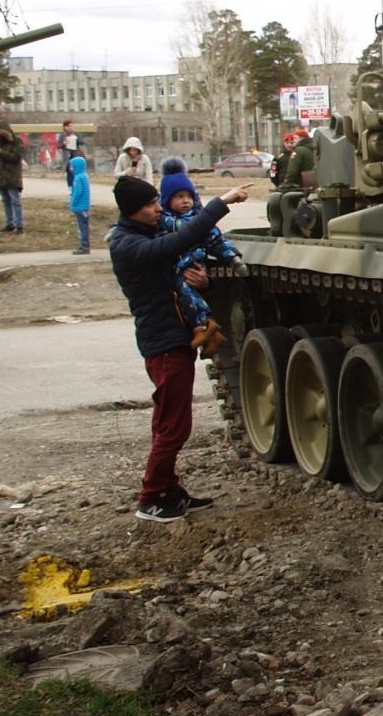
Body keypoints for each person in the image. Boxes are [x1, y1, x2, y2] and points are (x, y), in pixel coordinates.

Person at [110, 172, 249, 521]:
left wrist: (203, 279)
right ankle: (151, 497)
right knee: (174, 425)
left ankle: (169, 492)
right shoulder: (127, 244)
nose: (159, 208)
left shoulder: (145, 232)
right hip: (164, 342)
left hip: (175, 335)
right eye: (151, 204)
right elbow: (176, 243)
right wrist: (221, 203)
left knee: (169, 420)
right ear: (132, 211)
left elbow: (180, 259)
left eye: (158, 200)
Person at [159, 168, 240, 352]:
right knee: (188, 296)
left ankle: (203, 329)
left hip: (191, 264)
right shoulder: (166, 221)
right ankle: (205, 328)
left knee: (189, 294)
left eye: (188, 196)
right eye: (179, 196)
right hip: (177, 269)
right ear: (167, 200)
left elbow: (216, 239)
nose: (185, 200)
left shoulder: (198, 219)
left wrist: (230, 256)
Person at [266, 129, 316, 234]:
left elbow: (292, 172)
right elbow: (273, 173)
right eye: (287, 142)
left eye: (293, 140)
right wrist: (279, 184)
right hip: (305, 185)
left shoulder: (297, 152)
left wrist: (286, 184)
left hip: (295, 187)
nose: (290, 143)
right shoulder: (280, 157)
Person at [0, 120, 26, 234]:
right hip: (1, 176)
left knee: (15, 201)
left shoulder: (17, 142)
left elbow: (16, 157)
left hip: (12, 176)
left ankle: (19, 225)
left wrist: (2, 153)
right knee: (6, 201)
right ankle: (10, 223)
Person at [67, 153, 92, 253]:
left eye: (72, 166)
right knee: (85, 226)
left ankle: (84, 246)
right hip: (85, 206)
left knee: (82, 227)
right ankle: (86, 245)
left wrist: (72, 203)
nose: (71, 168)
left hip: (79, 206)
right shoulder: (84, 176)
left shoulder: (77, 178)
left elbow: (77, 193)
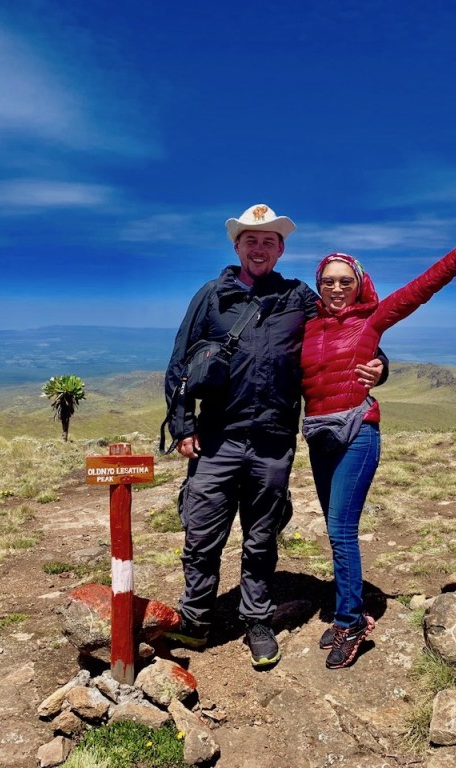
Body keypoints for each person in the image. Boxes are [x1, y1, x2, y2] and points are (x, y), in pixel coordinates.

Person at [163, 203, 387, 668]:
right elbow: (180, 363)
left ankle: (258, 619)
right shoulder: (212, 295)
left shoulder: (298, 297)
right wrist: (183, 427)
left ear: (281, 249)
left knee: (261, 536)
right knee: (202, 532)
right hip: (217, 437)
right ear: (237, 246)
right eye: (251, 240)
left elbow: (345, 331)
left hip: (272, 440)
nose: (259, 247)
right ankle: (196, 620)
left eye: (269, 241)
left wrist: (381, 366)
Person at [301, 215, 456, 669]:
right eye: (328, 282)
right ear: (319, 285)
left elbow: (418, 290)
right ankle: (344, 610)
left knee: (340, 530)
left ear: (358, 284)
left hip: (357, 432)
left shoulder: (371, 319)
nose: (336, 289)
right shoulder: (306, 327)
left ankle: (352, 622)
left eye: (345, 281)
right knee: (336, 534)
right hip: (317, 435)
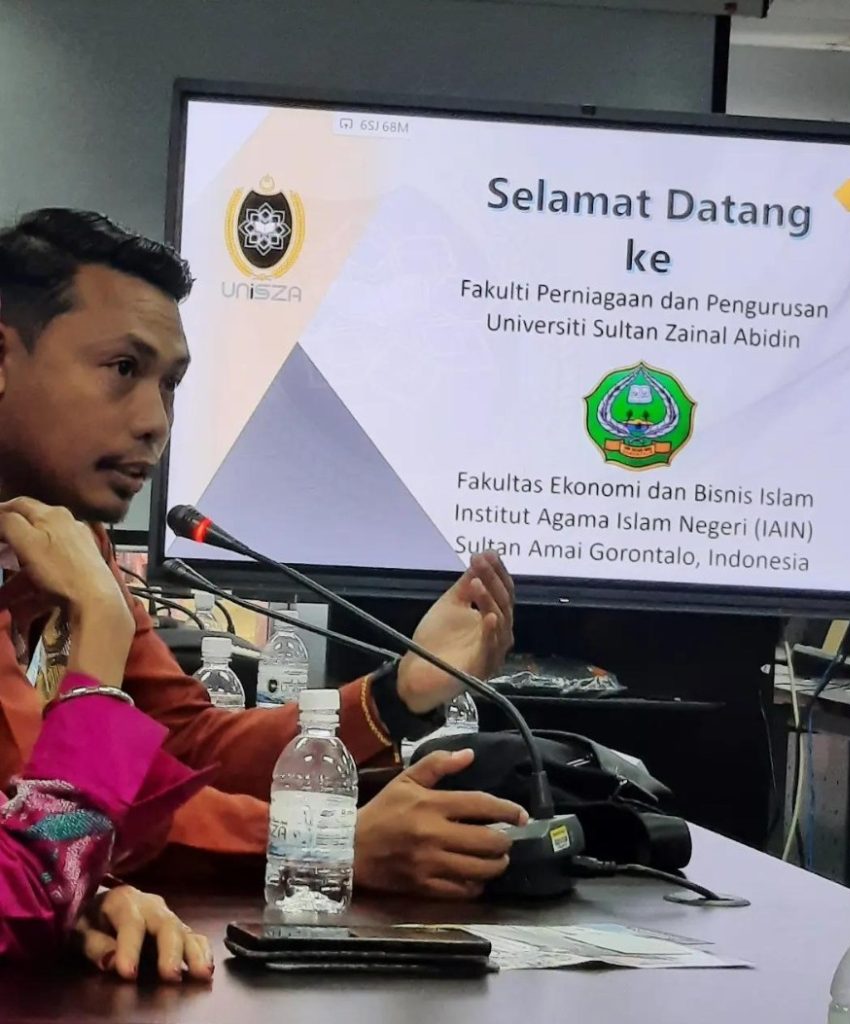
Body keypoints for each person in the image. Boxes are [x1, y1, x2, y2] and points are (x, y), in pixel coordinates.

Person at [0, 208, 527, 901]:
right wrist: (316, 841)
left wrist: (397, 694)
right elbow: (40, 846)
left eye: (169, 385)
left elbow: (179, 752)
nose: (154, 422)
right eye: (123, 369)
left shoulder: (73, 540)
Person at [0, 503, 213, 979]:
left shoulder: (76, 546)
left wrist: (85, 895)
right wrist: (100, 626)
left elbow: (187, 733)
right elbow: (28, 882)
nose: (151, 466)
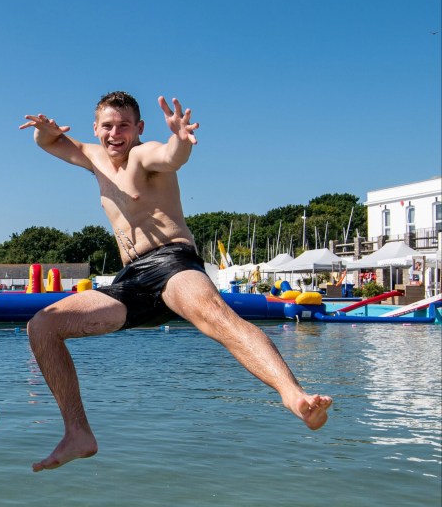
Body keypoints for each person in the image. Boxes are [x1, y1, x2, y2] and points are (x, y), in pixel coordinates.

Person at [19, 91, 331, 472]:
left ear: (139, 129)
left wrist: (181, 139)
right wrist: (45, 131)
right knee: (42, 326)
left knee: (217, 318)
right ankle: (78, 432)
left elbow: (170, 157)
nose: (115, 134)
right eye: (108, 126)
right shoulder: (93, 157)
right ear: (96, 129)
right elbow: (50, 143)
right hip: (130, 281)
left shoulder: (142, 154)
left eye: (124, 126)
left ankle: (294, 397)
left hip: (172, 263)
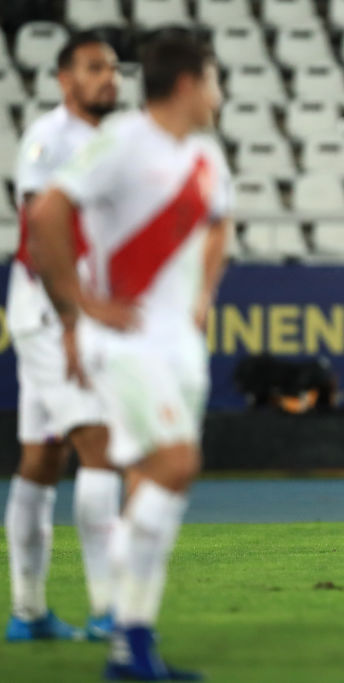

=======

# Problem
Copy the lines exactly as they appear from the opening of the entries above through the line with "left wrist: (286, 184)", excluding all pictures.

# Written answer
Body keypoints for each person in the image. Boxes are [x1, y1, x2, y2] and points are (x, y), in pixel coordinates.

Person at [110, 172, 249, 521]:
left wrist: (203, 279)
right ankle: (151, 497)
right knee: (174, 425)
left ankle: (169, 492)
right shoulder: (127, 244)
nose: (159, 208)
left shoulder: (145, 232)
right hip: (164, 342)
left hip: (175, 335)
right eye: (151, 204)
right elbow: (176, 243)
right wrist: (221, 203)
left knee: (169, 420)
right ear: (132, 211)
left elbow: (180, 259)
left eye: (158, 200)
Person at [159, 168, 240, 352]:
right knee: (188, 296)
left ankle: (203, 329)
left hip: (191, 264)
right shoulder: (166, 221)
right ankle: (205, 328)
left knee: (189, 294)
left eye: (188, 196)
right eye: (179, 196)
right hip: (177, 269)
right ear: (167, 200)
left elbow: (216, 239)
nose: (185, 200)
left shoulder: (198, 219)
left wrist: (230, 256)
Person at [266, 129, 316, 234]:
left elbow: (292, 172)
right elbow: (273, 173)
right eye: (287, 142)
left eye: (293, 140)
right wrist: (279, 184)
right hip: (305, 185)
left shoulder: (297, 152)
left wrist: (286, 184)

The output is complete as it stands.